De kinderrechter heeft bij beschikking van 25 juli 2007 machtiging verleend voor de duur van vier weken. De wet biedt de kinderrechter niet de mogelijkheid deze termijn te verkorten, indien geen gebruik gemaakt is van de in artikel 1:263 van het burgerlijk wetboek voorziene procedure om tot beëindiging van de uithuisplaatsing te komen.
De kinderrechter is van oordeel dat nu er geen gronden meer aanwezig zijn [voornaam kind] nog langer in een justitiële jeugdinrichting te laten verblijven, thans de duur van de verleende machtiging dient te worden beperkt, ook al biedt de wet hiertoe geen mogelijkheid.

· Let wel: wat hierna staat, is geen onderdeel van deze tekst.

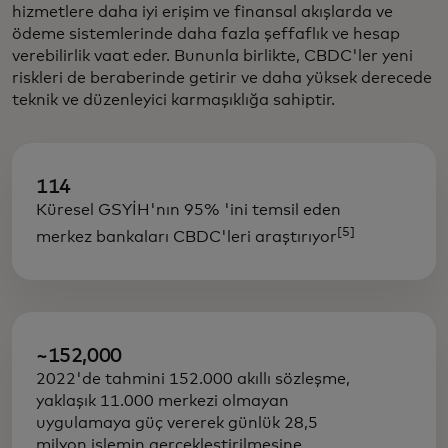
hizmetlere daha iyi erişim ve finansal akışlarda ve
ödeme sistemlerinde daha fazla şeffaflık ve hesap
verebilirlik vaat eder. Bununla birlikte, CBDC'ler yeni
riskleri de beraberinde getirir ve daha yüksek derecede
teknik ve düzenleyici karmaşıklığa sahiptir.
114
Küresel GSYİH'nın 95% 'ini temsil eden
[5]
merkez bankaları CBDC'leri araştırıyor
~152,000
2022'de tahmini 152.000 akıllı sözleşme,
yaklaşık 11.000 merkezi olmayan
uygulamaya güç vererek günlük 28,5
milyon işlemin gerçekleştirilmesine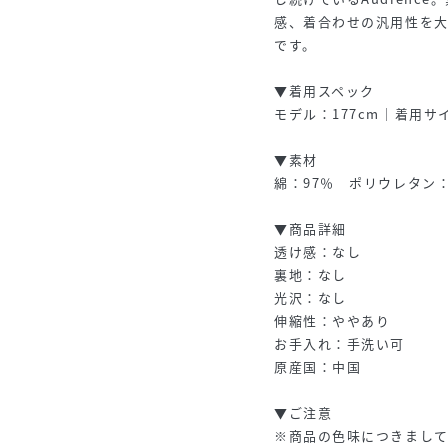
感、着合わせの汎用性を
です。
▼着用スペック
モデル：177cm｜着用サ
▼素材
綿：97％ ポリウレタン：
▼商品詳細
透け感：なし
裏地：なし
光沢：なし
伸縮性：ややあり
お手入れ：手洗い可
原産国：中国
▼ご注意
※商品の色味につきまして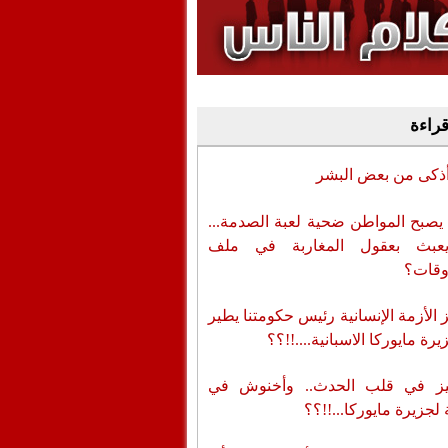
وفيديو
أن تطال المسؤولين
قراءة
أذكى من بعض البشر
يصبح المواطن ضحية لعبة الصدمة...
عبث بعقول المغاربة في ملف
وقات؟
الأزمة الإنسانية رئيس حكومتنا يطير
رة مايوركا الاسبانية....!!؟؟
ز في قلب الحدث.. وأخنوش في
لجزيرة مايوركا...!!؟؟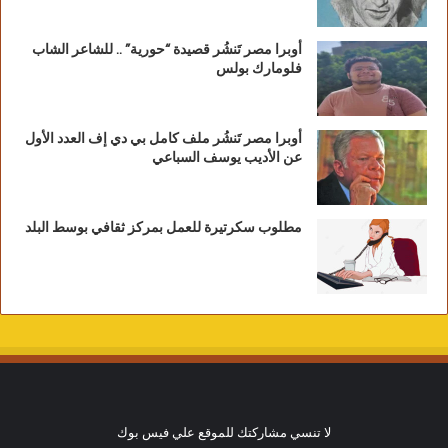
أوبرا مصر تَنشُر قصيدة “حورية” .. للشاعر الشاب
فلومارك بولس
أوبرا مصر تَنشُر ملف كامل بي دي إف العدد الأول
عن الأديب يوسف السباعي
مطلوب سكرتيرة للعمل بمركز ثقافي بوسط البلد
لا تنسي مشاركتك للموقع علي فيس بوك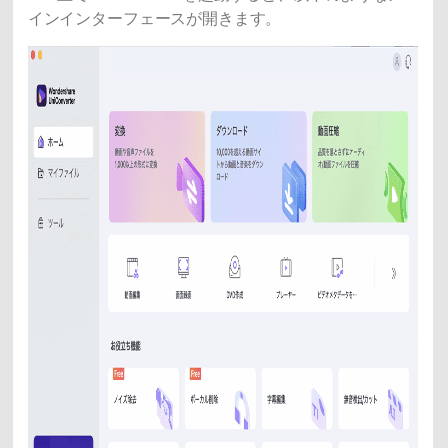
インインターフェースが開きます。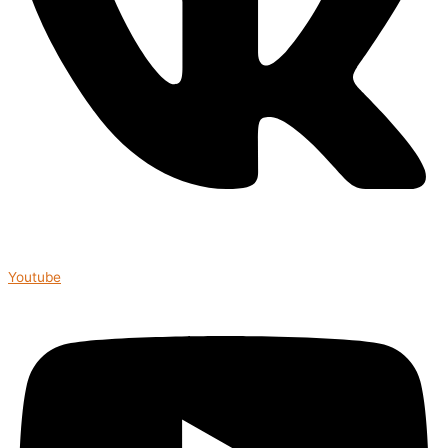
Youtube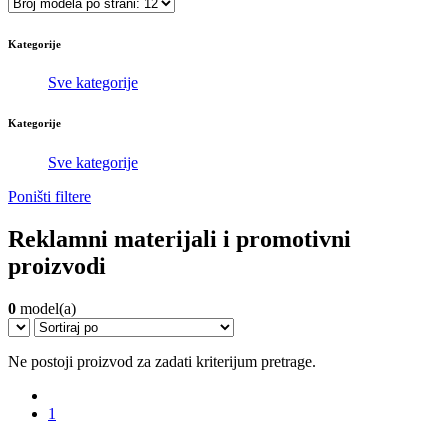
Kategorije
Sve kategorije
Kategorije
Sve kategorije
Poništi filtere
Reklamni materijali i promotivni
proizvodi
0
model(a)
Ne postoji proizvod za zadati kriterijum pretrage.
1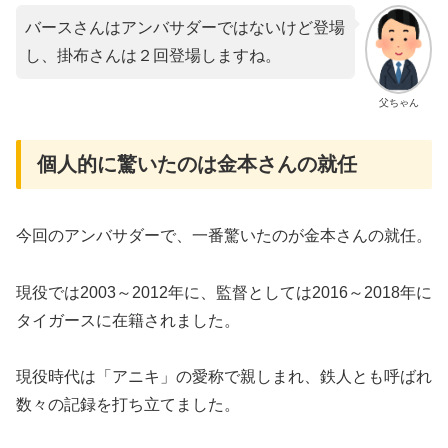
バースさんはアンバサダーではないけど登場
し、掛布さんは２回登場しますね。
父ちゃん
個人的に驚いたのは金本さんの就任
今回のアンバサダーで、一番驚いたのが金本さんの就任。
現役では2003～2012年に、監督としては2016～2018年に
タイガースに在籍されました。
現役時代は「アニキ」の愛称で親しまれ、鉄人とも呼ばれ
数々の記録を打ち立てました。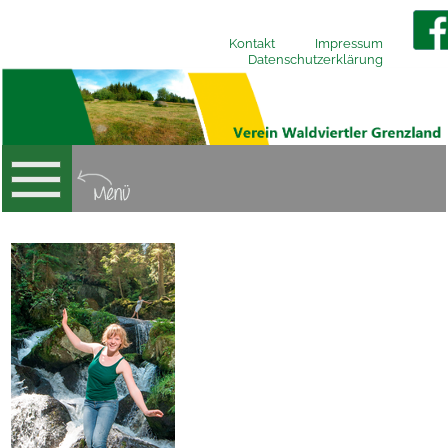
Kontakt
Impressum
Datenschutzerklärung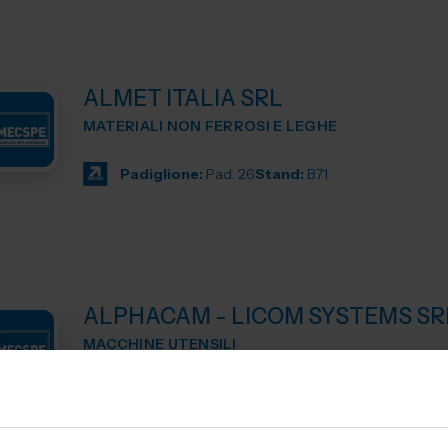
ALMET ITALIA SRL
MATERIALI NON FERROSI E LEGHE
Padiglione:
Pad. 26
Stand:
B71
ALPHACAM - LICOM SYSTEMS SR
MACCHINE UTENSILI
ALPHACAM è il CAD-CAM distribuito da Licom Systems . E' un
sistema CAD-CAM adatto per tutte le tipologie di macchi
siano essi centri di lavoro, pantografi, torni da3 fino a 5 a..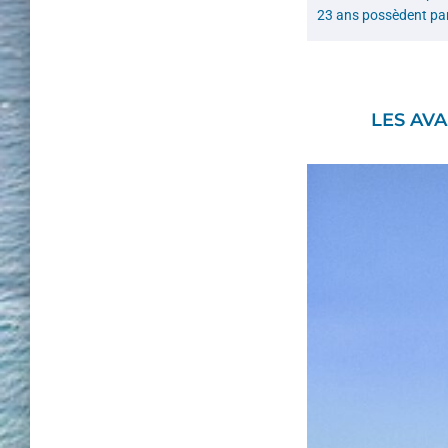
23 ans possèdent par f
LES AVA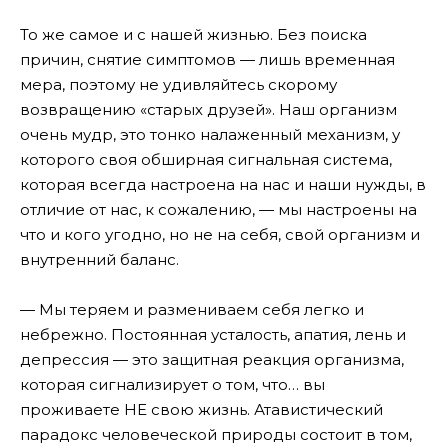
То же самое и с нашей жизнью. Без поиска
причин, снятие симптомов — лишь временная
мера, поэтому не удивляйтесь скорому
возвращению «старых друзей». Наш организм
очень мудр, это тонко налаженный механизм, у
которого своя обширная сигнальная система,
которая всегда настроена на нас и наши нужды, в
отличие от нас, к сожалению, — мы настроены на
что и кого угодно, но не на себя, свой организм и
внутренний баланс.
— Мы теряем и размениваем себя легко и
небрежно. Постоянная усталость, апатия, лень и
депрессия — это защитная реакция организма,
которая сигнализирует о том, что… вы
проживаете НЕ свою жизнь. Атавистический
парадокс человеческой природы состоит в том,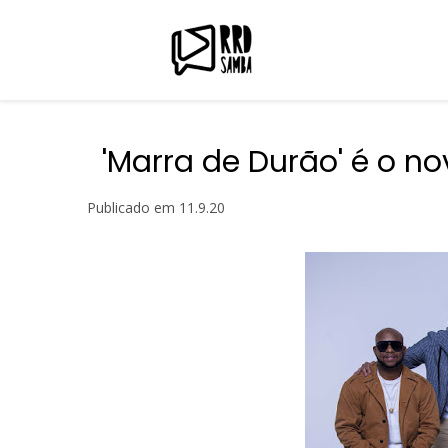
'Marra de Durão' é o n
Publicado em
11.9.20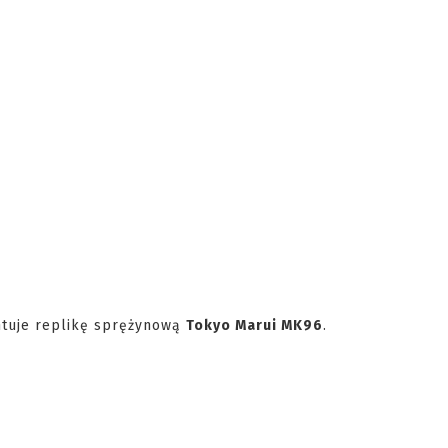
ntuje replikę sprężynową
Tokyo Marui MK96
.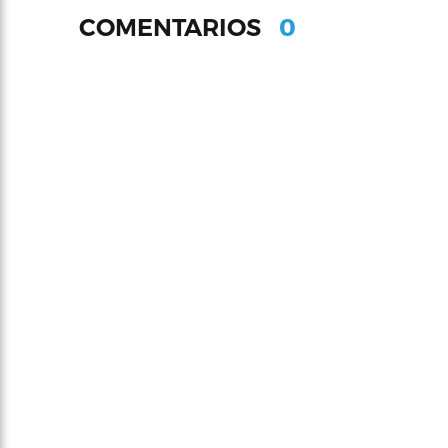
0
COMENTARIOS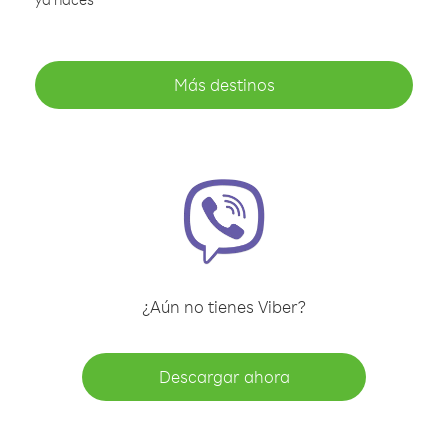
Más destinos
¿Aún no tienes Viber?
Descargar ahora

Het nog langer laten verblijven van [voornaam kind] in een justitiële jeugdinrichting, zonder dat daaraan een einde kan worden gemaakt door een rechtstreeks beroep op de rechter, is in strijd met artikel 5 EVRM.
De kinderrechter zal derhalve beslissen als nader in het dictum bepaald.
3. Beslissing:
Handhaaft de beschikking van 25 juli 2007, waarbij de minderjarige voor de duur van drie maanden onder toezicht is gesteld.
Beperkt de duur van de machtiging uithuisplaatsing in een justitiële jeugdinrichting tot heden.
Verklaart deze beschikking uitvoerbaar bij voorraad.
Deze beschikking is gegeven door mr. P.E.C.M. Dahmen, kinderrechter en in het openbaar uitgesproken op 8 augustus 2007 in tegenwoordigheid van L.H.M. Beckers, griffier.
Tegen deze beschikking kan voor wat betreft de uithuisplaatsing - uitsluitend door tussenkomst van een procureur (advocaat) - hoger beroep worden ingesteld bij het gerechtshof te 's-Hertogenbosch:
a. door de verzoekende partij en degenen aan wie een afschrift van de beschikking (vanwege de griffier) is verstrekt of verzonden, binnen 3 maanden na de dag van de uitspraak;
b. door andere belanghebbenden binnen 3 maanden na betekening daarvan of nadat de beschikking hun op andere wijze bekend is geworden.